▸ **Problem requirements**
Rewrite the text of the listing below with "legendary crew" changed to "veteran group" and every other word left as it is. Leave the pictures out of your answer.

▸ **Supplied material**
==================================================

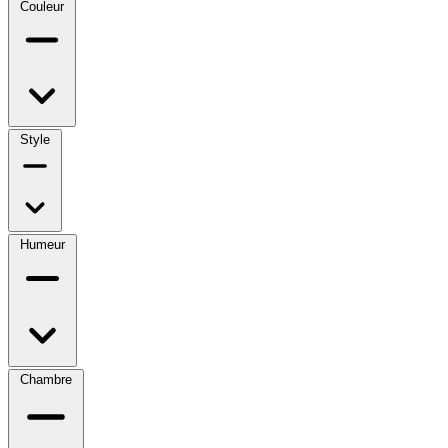
Couleur
Style
Humeur
Chambre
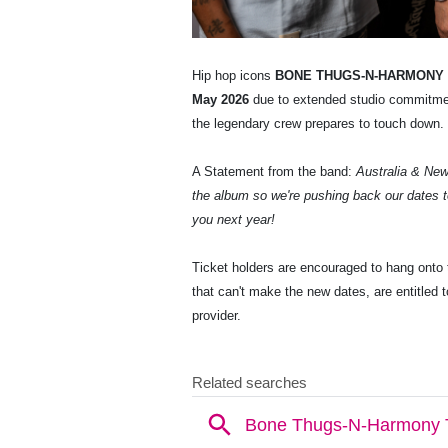
Hip hop icons
BONE THUGS-N-HARMONY
May 2026
due to extended studio commitmen
the legendary crew prepares to touch down.
A Statement from the band:
Australia & New 
the album so we're pushing back our dates t
you next year!
Ticket holders are encouraged to hang onto t
that can't make the new dates, are entitled to
provider.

==================================================

▸ **Written response**
Couleur
Style
Humeur
Chambre
Hip hop icons
BONE THUGS-N-HARMONY
May 2026
due to extended studio commitmen
the veteran group prepares to touch down.
A Statement from the band:
Australia & New 
the album so we're pushing back our dates t
you next year!
Ticket holders are encouraged to hang onto t
that can't make the new dates, are entitled to
provider.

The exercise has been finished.